For all of us, baptism marks the beginning of the journey.  We don’t have to get everything right from the start.  We just start.  We just confess what we can.  And then we join our lives with others in a project of continual learning and growing.  The rules about what it means to be a man or a woman that we absorbed as children are the places we start.  It’s good to have rules and guidelines when you’re young.  But in our baptisms we begin to see a larger picture of the graceful possibilities for all human beings – and those possibilities have almost nothing to do with the biological sex of our bodies or gender roles.  And so as we move through stages of healing, we can move past and through cultural expectations and stereotypes that are too small for us.  We can welcome a larger life, full of unique gifts and strengths and experiences that make us who we are.

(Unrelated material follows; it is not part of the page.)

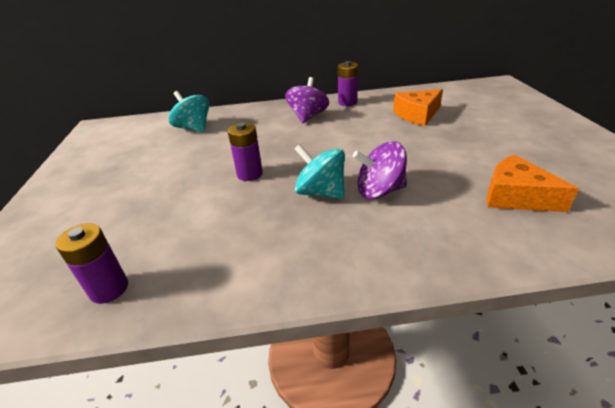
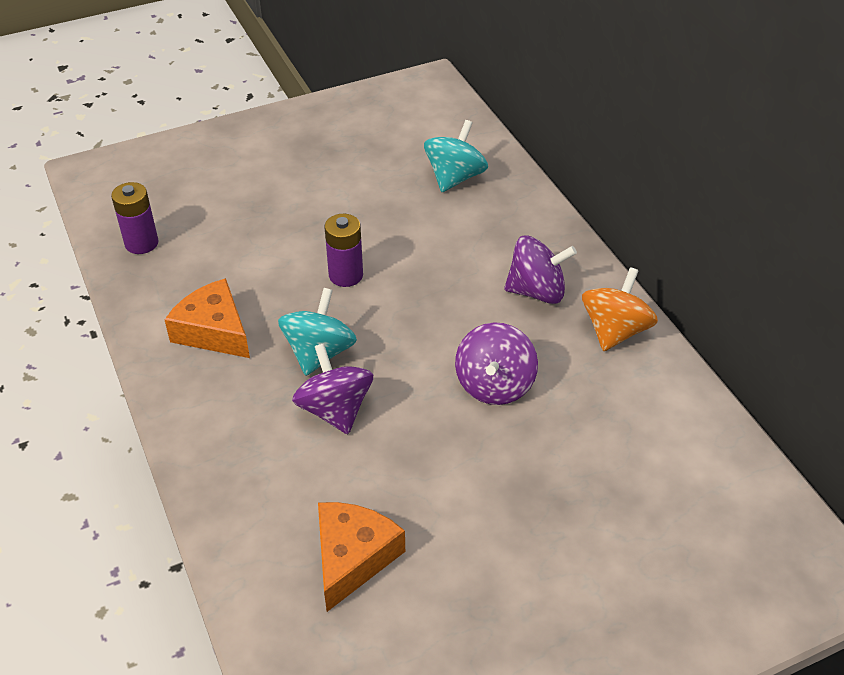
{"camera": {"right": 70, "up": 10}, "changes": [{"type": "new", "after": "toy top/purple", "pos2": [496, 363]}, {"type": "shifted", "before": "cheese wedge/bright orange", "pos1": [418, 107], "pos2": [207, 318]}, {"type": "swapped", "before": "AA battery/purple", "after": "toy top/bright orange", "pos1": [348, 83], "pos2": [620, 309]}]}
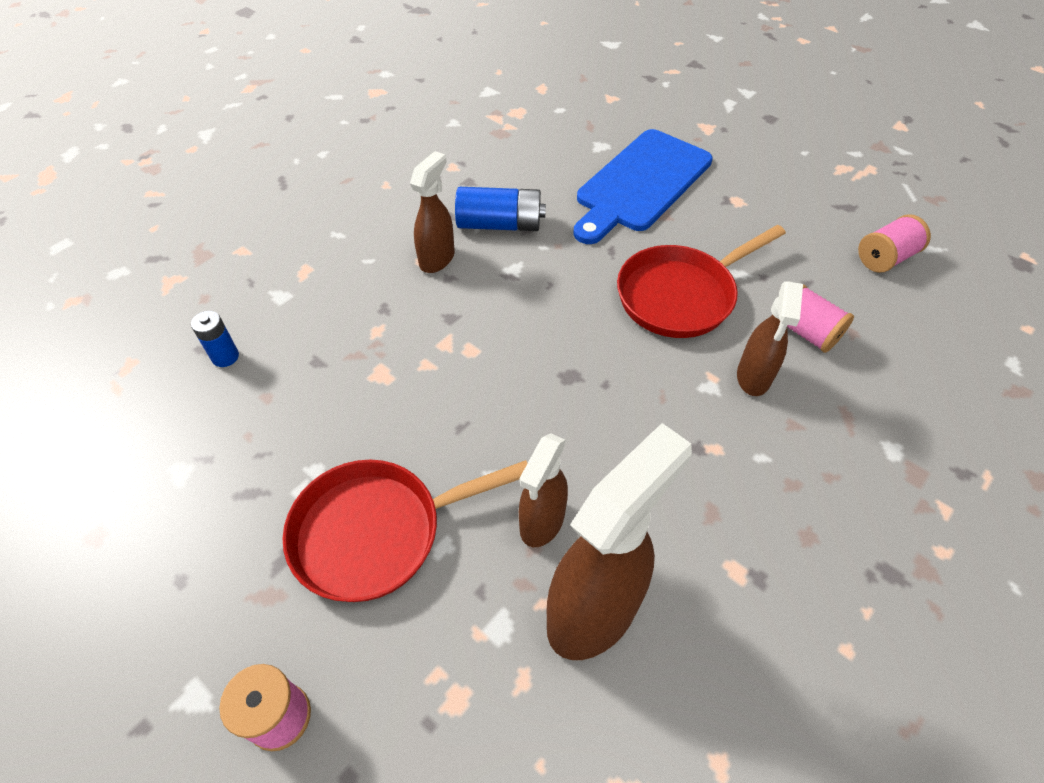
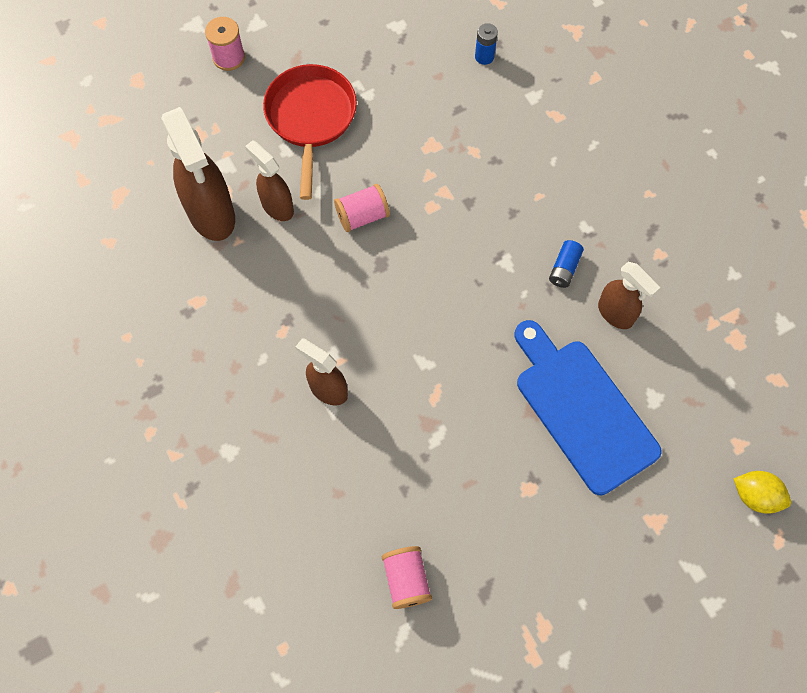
{"camera": {"right": 110, "up": 15}, "changes": [{"type": "gone", "before": "frying pan/scarlet", "pos1": [701, 281]}, {"type": "new", "after": "citrus fruit/bright yellow", "pos2": [762, 492]}, {"type": "shifted", "before": "spray cleaner/dark brown", "pos1": [432, 212], "pos2": [629, 295]}, {"type": "shifted", "before": "spool/rose-pink", "pos1": [820, 318], "pos2": [362, 208]}, {"type": "scaled", "before": "AA battery/blue", "pos1": [500, 209], "pos2": [566, 264], "scale": 0.58}]}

Welcoming these new arrays of power in our lives and living by them makes a new depth of life possible.  No longer are we living in a way constricted and confined by cultural expectations and gender roles.  Rather, we are receiving from the Spirit the life to which God has called us.  And it is a life of serving others with our gifts.  And what we begin to discover as we welcome our own wisdom and experience and our own variety of skills and strengths is that other people’s expectations and needs for us would have been far to narrow a life.  Our baptized lives are creative, not conformist.  They draw on our strengths rather than cater to the expectations of others.  All of us, as baptized women and men, are called to “honor God with our bodies,” but we can’t know what that looks like without going on pilgrimage with everybody else, further and deeper into the mystery of God’s grace.